Ray Monroe travels with his wife and daughter when they stop at the gas station. His daughter falls and breaks her arm, leading him to rush her to the hospital. Once they arrive and settle in, Monroe waits for an update on his daughter when the hospital staff reports that no child fitting his daughter’s description came to the hospital.

Monroe then goes on a long journey to figure out what happened to his family and where they went. He suffers from a split in his reality due to experiencing a psychotic outbreak, making him hallucinate conversations with his family, even though he is entirely alone.

According to psychologist Cristina Blanco, a psychotic disorder can create a parallel reality for individuals. It distorts the truth and the scope of the world to cope with the harsh realism reflected in life. This disorder is relatively accurate within the film, as a psychotic break display is clear. However, the film provides a faulty background to the disorder as a break in one’s psyche occurs from anything one perceives as traumatic, not just a violent event.

A Beautiful Mind

Based on the life of mathematician John Forbes Nash, this movie follows Nash’s development of schizophrenia and how it can impact one’s life. The film depicts many signs of the disorder, providing a more accurate depiction of how schizophrenia can manifest within individuals.
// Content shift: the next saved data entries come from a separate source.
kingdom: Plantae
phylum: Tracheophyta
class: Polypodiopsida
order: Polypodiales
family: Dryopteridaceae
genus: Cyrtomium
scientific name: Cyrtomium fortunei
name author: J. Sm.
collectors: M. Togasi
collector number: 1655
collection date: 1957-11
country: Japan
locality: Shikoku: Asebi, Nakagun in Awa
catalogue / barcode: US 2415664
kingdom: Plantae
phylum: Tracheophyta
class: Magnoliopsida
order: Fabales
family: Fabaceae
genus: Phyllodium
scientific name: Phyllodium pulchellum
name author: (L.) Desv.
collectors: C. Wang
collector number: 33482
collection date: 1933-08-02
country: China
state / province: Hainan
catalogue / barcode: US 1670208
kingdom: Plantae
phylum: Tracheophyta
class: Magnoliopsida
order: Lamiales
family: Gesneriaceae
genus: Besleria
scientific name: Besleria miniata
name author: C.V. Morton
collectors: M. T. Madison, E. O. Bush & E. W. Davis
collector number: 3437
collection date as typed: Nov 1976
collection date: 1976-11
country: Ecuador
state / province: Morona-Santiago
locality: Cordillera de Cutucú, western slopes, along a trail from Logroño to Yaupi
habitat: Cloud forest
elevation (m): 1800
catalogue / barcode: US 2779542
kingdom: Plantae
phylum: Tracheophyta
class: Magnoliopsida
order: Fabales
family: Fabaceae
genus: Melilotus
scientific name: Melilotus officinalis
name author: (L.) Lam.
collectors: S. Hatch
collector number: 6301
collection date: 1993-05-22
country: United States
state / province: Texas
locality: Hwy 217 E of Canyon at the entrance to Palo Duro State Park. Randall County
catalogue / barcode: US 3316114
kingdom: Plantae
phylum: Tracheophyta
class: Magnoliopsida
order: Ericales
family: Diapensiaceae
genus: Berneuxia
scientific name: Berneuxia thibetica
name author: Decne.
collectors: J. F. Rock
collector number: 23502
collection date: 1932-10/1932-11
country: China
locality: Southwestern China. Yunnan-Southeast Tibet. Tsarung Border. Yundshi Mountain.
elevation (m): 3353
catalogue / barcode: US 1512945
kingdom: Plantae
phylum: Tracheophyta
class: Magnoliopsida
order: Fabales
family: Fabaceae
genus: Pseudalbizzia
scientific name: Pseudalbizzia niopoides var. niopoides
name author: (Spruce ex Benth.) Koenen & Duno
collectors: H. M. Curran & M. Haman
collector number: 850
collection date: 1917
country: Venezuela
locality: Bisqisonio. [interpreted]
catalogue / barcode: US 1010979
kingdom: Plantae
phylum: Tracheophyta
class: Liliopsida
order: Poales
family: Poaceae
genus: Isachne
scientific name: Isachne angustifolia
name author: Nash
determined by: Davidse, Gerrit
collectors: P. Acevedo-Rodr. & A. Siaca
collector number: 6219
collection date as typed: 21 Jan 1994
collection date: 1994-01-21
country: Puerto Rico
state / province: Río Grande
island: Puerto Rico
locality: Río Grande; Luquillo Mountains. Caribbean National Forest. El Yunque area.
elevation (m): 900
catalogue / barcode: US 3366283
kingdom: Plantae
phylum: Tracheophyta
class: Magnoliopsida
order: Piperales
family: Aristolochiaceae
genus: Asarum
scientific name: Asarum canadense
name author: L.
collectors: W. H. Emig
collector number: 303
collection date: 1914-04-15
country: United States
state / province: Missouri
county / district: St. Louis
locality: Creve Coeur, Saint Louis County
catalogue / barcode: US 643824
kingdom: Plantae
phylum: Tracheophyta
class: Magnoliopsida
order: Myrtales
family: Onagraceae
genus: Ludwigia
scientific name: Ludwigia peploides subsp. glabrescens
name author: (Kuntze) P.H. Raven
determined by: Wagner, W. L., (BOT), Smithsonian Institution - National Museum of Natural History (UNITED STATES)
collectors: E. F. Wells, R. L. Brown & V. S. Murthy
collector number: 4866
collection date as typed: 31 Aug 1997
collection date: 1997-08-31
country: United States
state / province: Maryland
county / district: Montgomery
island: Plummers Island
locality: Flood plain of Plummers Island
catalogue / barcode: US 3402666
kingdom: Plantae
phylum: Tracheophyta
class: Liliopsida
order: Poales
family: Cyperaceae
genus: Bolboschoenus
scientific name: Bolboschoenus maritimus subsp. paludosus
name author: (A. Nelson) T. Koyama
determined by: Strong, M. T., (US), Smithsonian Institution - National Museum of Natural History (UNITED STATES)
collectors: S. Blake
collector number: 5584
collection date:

Maria Gaglio, in her analysis paper Accuracies and Inaccuracies: Analysis of the portrayal of Schizophrenia in the major motion picture A Beautiful Mind, discusses how the symptoms of schizophrenia are correct in their account, but the recovery period and depiction are entirely inaccurate. A Beautiful Mind may bring forward a greater emphasis on the toll that schizophrenia can have on those diagnosed with the disorder, but the dramatization of electroshock therapy and the actions of those who possess the disorder hinder the validity of the film.